Turns out your texture data is in 16 bit format, 5 bits for red, 6 bits for green, and 5 bits for blue. I've added code for converting the 16 bit RGB values into 32 bit RGBA values before creating a UIImage. I'm looking forward to hearing how this turns out.
float width = 512;
float height = 512;
int channels = 4;
// create a buffer for our image after converting it from 565 rgb to 8888rgba
u_int8_t* rawData = (u_int8_t*)malloc(width*height*channels);
// unpack the 5,6,5 pixel data into 24 bit RGB
for (int i=0; i<width*height; ++i)
{
// append two adjacent bytes in texture->data into a 16 bit int
u_int16_t pixel16 = (texture->data[i*2] << 8) + texture->data[i*2+1];
// mask and shift each pixel into a single 8 bit unsigned, then normalize by 5/6 bit
// max to 8 bit integer max. Alpha set to 0.
rawData[channels*i] = ((pixel16 & 63488) >> 11) / 31.0 * 255;
rawData[channels*i+1] = ((pixel16 & 2016) << 5 >> 10) / 63.0 * 255;
rawData[channels*i+2] = ((pixel16 & 31) << 11 >> 11) / 31.0 * 255;
rawData[channels*4+3] = 0;
}
// same as before
int bitsPerComponent = 8;
int bitsPerPixel = channels*bitsPerComponent;
int bytesPerRow = channels*width;
CGColorSpaceRef colorSpaceRef = CGColorSpaceCreateDeviceRGB();
CGBitmapInfo bitmapInfo = kCGBitmapByteOrderDefault;
CGColorRenderingIntent renderingIntent = kCGRenderingIntentDefault;
CGDataProviderRef provider = CGDataProviderCreateWithData(NULL,
rawData,
channels*width*height,
NULL);
free( rawData );
CGImageRef imageRef = CGImageCreate(width,
height,
bitsPerComponent,
bitsPerPixel,
bytesPerRow,
colorSpaceRef,
bitmapInfo,
provider,NULL,NO,renderingIntent);
UIImage *newImage = [UIImage imageWithCGImage:imageRef];
The code for creating a new image comes from Creating UIImage from raw RGBA data thanks to Rohit. I've tested this with our original 320x240 image dimension, having converted a 24 bit RGB image into 5,6,5 format and then up to 32 bit. I haven't tested it on a 512x512 image but I don't expect any problems.
You could make an image from the data you are sending to GL, but I doubt that's really what you want to achieve.
My guess is you want the output of the Frame Buffer. To do that you need glReadPixels(). Bare in mind for a large buffer (say 1024x768) it will take seconds to read the pixels back from GL, you wont get more than 1 per second.
You should be able to use the UIImage initializer imageWithData for this. All you need is to ensure that the data in texture->data is in a structured format that is recognizable to the UIImage constructor.
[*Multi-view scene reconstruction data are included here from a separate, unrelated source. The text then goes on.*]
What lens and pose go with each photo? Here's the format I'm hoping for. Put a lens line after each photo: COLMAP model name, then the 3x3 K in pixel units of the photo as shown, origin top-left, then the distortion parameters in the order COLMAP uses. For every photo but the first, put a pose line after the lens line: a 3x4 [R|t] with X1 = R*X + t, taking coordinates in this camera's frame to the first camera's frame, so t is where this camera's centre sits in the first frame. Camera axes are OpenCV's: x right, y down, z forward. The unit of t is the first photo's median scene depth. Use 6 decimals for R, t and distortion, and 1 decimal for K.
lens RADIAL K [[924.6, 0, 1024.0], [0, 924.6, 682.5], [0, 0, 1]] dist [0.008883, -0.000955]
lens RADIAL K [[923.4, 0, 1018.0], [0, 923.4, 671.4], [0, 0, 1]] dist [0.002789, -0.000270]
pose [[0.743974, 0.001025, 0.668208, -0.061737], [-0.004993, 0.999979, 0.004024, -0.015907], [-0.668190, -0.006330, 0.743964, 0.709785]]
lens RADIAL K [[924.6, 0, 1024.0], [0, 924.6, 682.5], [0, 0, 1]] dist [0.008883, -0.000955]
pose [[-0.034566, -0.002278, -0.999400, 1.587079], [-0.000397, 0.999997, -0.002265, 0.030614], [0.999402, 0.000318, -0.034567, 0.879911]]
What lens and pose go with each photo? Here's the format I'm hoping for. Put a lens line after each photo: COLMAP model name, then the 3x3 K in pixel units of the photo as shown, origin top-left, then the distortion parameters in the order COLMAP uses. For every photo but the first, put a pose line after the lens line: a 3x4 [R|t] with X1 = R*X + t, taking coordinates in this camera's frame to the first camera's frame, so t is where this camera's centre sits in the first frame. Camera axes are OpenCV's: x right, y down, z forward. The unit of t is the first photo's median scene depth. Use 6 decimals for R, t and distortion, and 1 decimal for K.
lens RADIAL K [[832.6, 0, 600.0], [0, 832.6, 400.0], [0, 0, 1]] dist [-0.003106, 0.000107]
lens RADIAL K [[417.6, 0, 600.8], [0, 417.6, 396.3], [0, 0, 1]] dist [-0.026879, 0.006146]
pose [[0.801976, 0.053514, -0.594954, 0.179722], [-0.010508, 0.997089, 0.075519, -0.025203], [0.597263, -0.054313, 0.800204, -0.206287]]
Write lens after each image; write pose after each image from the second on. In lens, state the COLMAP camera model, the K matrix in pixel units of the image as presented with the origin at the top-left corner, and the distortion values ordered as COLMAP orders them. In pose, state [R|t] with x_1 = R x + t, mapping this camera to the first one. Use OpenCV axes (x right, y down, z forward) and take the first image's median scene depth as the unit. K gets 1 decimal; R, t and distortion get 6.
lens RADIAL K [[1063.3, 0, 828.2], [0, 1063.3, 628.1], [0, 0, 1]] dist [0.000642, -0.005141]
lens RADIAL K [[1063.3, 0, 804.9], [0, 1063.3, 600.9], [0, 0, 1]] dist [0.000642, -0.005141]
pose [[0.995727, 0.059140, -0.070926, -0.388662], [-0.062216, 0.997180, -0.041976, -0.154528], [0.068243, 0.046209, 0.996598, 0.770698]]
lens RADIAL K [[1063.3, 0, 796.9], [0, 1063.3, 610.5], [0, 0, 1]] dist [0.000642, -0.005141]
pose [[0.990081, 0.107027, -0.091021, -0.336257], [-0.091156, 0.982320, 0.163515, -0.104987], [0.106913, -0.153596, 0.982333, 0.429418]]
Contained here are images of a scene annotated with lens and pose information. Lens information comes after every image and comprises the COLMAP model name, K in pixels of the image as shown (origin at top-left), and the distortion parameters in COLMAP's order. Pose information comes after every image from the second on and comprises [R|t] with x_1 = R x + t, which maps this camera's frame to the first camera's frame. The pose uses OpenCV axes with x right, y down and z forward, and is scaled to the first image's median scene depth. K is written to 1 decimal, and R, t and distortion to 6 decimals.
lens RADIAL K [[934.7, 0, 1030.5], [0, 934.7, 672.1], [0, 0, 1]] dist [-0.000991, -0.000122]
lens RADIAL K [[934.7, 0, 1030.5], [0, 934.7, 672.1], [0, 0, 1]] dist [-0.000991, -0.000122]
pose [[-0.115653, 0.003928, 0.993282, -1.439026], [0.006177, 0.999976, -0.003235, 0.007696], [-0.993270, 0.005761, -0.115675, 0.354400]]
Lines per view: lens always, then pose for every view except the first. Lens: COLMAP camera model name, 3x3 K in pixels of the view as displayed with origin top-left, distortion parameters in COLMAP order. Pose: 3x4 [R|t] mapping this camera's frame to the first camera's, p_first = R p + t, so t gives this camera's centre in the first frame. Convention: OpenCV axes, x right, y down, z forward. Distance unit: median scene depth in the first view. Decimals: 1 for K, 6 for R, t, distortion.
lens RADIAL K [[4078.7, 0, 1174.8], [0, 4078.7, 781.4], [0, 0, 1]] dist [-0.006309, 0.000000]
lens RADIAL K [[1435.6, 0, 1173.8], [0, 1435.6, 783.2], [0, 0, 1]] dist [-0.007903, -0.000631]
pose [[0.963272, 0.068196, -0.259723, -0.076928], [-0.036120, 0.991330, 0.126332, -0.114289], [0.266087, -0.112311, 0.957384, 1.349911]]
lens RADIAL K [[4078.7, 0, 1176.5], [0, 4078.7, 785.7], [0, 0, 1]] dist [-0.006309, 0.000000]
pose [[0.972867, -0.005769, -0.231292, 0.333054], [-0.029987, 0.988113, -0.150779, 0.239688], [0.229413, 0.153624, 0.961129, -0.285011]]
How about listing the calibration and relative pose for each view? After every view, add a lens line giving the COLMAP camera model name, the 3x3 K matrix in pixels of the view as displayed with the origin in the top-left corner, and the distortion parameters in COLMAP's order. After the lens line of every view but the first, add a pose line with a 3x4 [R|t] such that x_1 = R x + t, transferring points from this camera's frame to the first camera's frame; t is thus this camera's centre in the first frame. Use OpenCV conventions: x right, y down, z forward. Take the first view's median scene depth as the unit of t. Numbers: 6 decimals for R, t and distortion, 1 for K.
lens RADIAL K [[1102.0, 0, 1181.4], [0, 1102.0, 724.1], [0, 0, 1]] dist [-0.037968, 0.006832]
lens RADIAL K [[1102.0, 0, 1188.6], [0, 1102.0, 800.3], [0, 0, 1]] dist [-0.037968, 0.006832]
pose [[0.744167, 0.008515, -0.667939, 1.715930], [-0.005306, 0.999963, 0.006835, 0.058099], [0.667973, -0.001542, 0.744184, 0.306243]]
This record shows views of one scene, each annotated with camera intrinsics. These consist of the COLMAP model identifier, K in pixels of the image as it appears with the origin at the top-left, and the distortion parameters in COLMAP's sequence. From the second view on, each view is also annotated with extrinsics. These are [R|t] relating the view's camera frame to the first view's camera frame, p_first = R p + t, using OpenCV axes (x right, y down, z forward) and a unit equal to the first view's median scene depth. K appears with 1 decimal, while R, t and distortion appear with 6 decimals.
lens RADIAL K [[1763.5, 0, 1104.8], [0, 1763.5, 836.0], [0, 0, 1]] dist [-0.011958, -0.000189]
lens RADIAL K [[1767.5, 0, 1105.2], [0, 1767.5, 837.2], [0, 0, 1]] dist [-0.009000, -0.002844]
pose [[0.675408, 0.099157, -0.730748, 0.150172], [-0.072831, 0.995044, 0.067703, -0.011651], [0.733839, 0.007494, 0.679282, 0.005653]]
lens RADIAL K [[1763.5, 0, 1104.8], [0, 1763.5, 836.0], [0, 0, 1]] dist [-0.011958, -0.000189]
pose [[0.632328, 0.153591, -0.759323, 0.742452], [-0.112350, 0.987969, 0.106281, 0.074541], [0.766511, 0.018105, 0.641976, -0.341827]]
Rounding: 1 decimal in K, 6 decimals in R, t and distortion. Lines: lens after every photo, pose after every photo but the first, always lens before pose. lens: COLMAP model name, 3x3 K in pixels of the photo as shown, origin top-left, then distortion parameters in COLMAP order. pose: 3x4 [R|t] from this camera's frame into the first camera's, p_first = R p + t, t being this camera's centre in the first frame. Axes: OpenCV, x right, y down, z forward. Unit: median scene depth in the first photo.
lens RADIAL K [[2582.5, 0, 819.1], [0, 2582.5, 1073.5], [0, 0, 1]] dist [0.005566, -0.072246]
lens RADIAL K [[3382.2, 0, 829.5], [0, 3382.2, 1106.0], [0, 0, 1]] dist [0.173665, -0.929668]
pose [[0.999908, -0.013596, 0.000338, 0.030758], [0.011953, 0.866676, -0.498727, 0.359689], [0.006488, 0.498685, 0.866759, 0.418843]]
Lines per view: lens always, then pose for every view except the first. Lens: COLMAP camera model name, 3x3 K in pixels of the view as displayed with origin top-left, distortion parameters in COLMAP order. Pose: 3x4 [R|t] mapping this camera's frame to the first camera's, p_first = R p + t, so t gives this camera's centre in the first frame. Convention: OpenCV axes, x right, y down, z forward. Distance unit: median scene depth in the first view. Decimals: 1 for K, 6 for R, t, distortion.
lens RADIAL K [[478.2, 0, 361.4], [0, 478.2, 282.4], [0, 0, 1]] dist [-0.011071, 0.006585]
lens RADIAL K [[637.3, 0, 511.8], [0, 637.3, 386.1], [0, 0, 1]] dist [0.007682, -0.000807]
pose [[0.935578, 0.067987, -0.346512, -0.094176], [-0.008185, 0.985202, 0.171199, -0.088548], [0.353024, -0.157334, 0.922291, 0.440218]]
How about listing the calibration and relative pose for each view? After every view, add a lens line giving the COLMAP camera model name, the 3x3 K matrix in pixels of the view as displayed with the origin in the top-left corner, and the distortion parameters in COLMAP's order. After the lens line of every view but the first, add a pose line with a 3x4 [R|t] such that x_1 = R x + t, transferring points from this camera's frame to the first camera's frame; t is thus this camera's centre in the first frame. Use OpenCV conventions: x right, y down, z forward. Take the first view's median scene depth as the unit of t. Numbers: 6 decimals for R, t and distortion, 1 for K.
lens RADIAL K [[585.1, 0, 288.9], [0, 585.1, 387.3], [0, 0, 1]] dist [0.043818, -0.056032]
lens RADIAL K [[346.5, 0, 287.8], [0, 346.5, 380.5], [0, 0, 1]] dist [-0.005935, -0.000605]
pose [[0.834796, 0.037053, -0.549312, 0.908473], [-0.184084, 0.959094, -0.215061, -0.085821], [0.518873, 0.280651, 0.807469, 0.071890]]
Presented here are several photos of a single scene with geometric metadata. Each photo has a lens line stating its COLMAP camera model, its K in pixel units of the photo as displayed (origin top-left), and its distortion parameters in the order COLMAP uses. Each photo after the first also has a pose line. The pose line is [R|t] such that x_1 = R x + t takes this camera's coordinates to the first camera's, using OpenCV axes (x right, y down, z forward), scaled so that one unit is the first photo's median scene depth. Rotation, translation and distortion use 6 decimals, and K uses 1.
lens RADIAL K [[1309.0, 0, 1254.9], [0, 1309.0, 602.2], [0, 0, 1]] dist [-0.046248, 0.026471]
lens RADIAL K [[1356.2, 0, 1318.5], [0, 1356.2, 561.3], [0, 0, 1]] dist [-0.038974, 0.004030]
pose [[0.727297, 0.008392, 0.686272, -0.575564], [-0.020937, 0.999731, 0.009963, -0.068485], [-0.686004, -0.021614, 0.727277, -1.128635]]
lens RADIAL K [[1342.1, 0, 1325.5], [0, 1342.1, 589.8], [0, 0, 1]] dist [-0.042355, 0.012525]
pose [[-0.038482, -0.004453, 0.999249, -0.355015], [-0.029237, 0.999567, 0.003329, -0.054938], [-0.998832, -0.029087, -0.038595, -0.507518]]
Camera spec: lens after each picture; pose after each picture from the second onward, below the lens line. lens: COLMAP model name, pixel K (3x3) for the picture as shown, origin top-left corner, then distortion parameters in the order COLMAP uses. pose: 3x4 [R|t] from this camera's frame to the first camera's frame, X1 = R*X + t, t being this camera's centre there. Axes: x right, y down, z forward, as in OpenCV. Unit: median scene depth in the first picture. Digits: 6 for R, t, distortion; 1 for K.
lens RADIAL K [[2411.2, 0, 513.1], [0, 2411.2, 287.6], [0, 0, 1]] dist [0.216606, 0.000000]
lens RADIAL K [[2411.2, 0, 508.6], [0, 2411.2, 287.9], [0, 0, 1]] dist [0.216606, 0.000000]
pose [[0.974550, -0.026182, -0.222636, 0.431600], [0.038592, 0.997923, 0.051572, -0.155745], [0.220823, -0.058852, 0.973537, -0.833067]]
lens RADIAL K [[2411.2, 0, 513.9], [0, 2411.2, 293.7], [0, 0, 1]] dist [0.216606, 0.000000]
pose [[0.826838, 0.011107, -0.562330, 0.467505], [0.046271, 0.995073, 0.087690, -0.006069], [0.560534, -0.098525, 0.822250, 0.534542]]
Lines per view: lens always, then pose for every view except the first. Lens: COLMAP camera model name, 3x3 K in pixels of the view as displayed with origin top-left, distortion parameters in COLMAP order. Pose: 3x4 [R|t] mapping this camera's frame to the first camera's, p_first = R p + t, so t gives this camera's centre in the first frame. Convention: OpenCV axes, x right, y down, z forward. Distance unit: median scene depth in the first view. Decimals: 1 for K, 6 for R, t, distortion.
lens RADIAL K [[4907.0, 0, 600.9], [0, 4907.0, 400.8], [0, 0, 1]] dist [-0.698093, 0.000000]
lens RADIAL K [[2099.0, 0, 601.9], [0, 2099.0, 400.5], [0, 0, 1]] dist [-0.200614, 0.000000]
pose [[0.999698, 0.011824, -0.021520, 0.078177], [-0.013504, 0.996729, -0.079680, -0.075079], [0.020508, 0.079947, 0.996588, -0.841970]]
NSData* imageData = [NSData dataWithBytes:texture->data length:(3*texture->widthTexture*texture->heightTexture)];
UIImage* theImage = [UIImage imageWithData:imageData];
The types that imageWithData: supports are not well documented, but you can create NSData from .png, .jpg, .gif, and I presume .ppm files without any difficulty. If texture->data is in one of those binary formats I suspect you can get this running with a little experimentation.